STEARS, JOHN

Contributed by: The James Bond Movie Encyclopedia by Steven Jay Rubin

(August 25, 1934–April 28, 1999): Two-time Oscar-winning British special effects expert who worked on the first six James Bond movies. Stears created and destroyed the miniature bauxite mine for Dr. No; blew up the SPECTRE helicopter and speedboats in From Russia with Love; flew the private and presidential jets in Goldfinger; and destroyed the Disco Volante hydrofoil and cocoon in Thunderball, for which he won his first Oscar. On You Only Live Twice, with its outer space sequences and helicopter chases, he would be kept particularly busy. And that space experience would be advantageous later in his career, when he was called on to create the effects for George Lucas’s Star Wars, for which he won his second Oscar for special effects. Stears also worked on On Her Majesty’s Secret Service. His crew throughout his Bond association included Frank George (engineer and effects), Jimmy Snow (floor effects and engineer), Bert Luxford (engineer), Joe Fitt (prop man and effects), and Charlie Dodds (effects rigger).

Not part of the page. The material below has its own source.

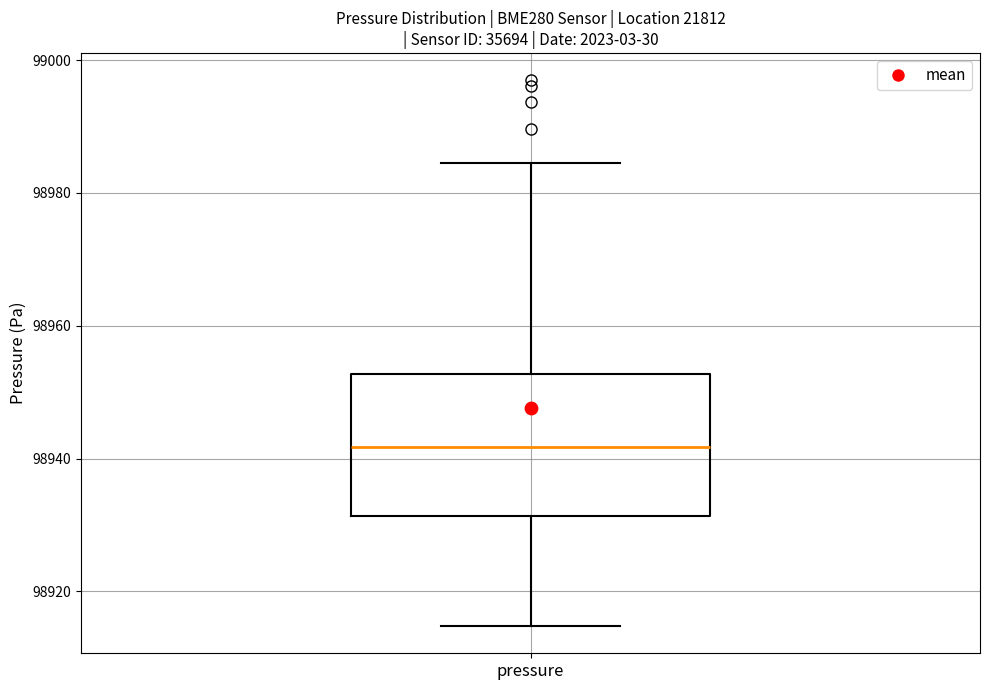

Read this box plot against the y-axis: the position of the median line, the range covered by the box, and the ends of both whiskers. The values are not printed on the chart, so give them approximately, as read against the axis.

median 98942, box 98932 to 98952, whiskers 98914 to 98984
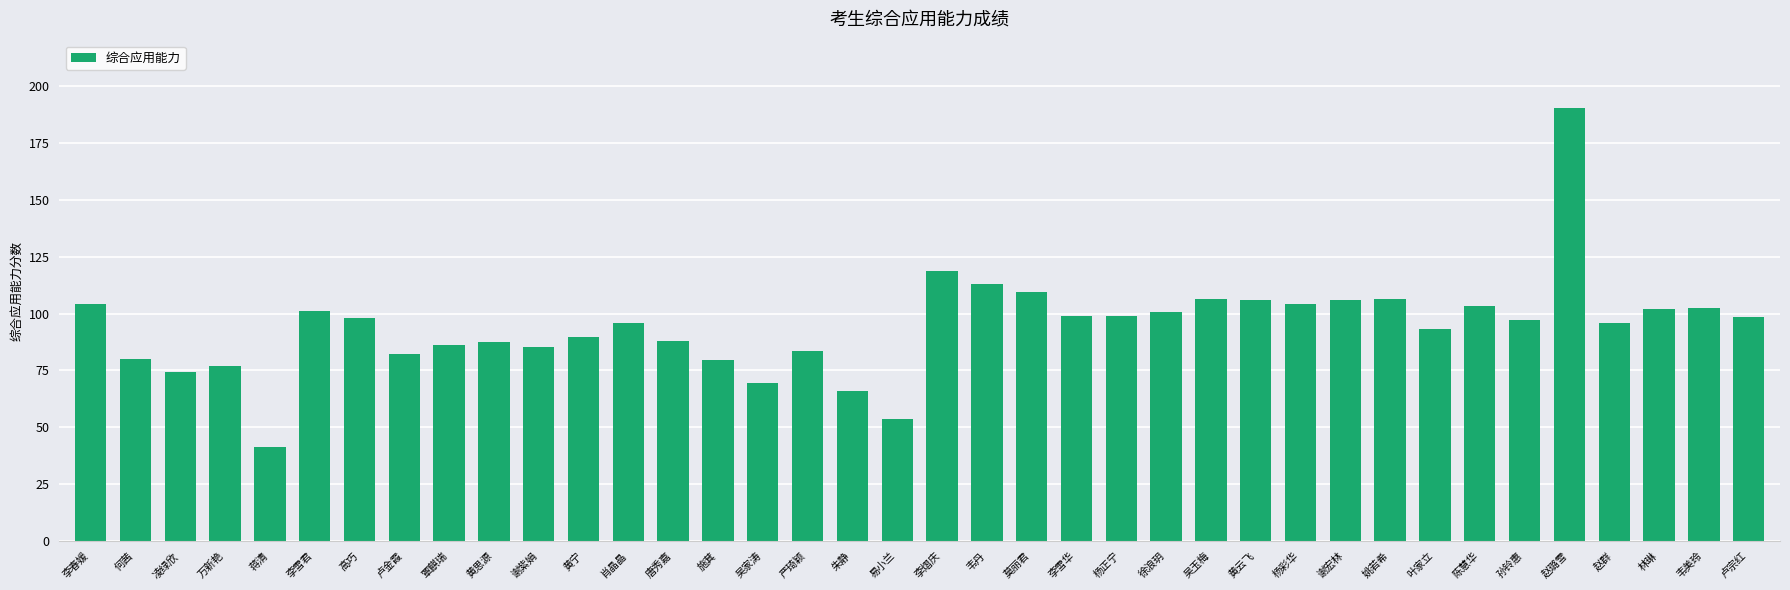

Which has a higher value, 严琦颖 or 杨彩华?

杨彩华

A native of Uxbridge, Hillingdon, Middlesex, England, Stears made his motion picture debut as a model aircraft builder for future 007 director Lewis Gilbert on the biographical war drama Reach for the Sky (1956), a film that featured future Bond players Sydney Tafler (The Spy Who Loved Me), Eric Pohlmann (From Russia with Love), and Peter Burton (Dr. No). He returned to work with Gilbert on the splendid Sink the Bismarck! (1960), then made his special effects debut on producers Albert R. Broccoli and Harry Saltzman’s Bob Hope comedy Call Me Bwana (1963).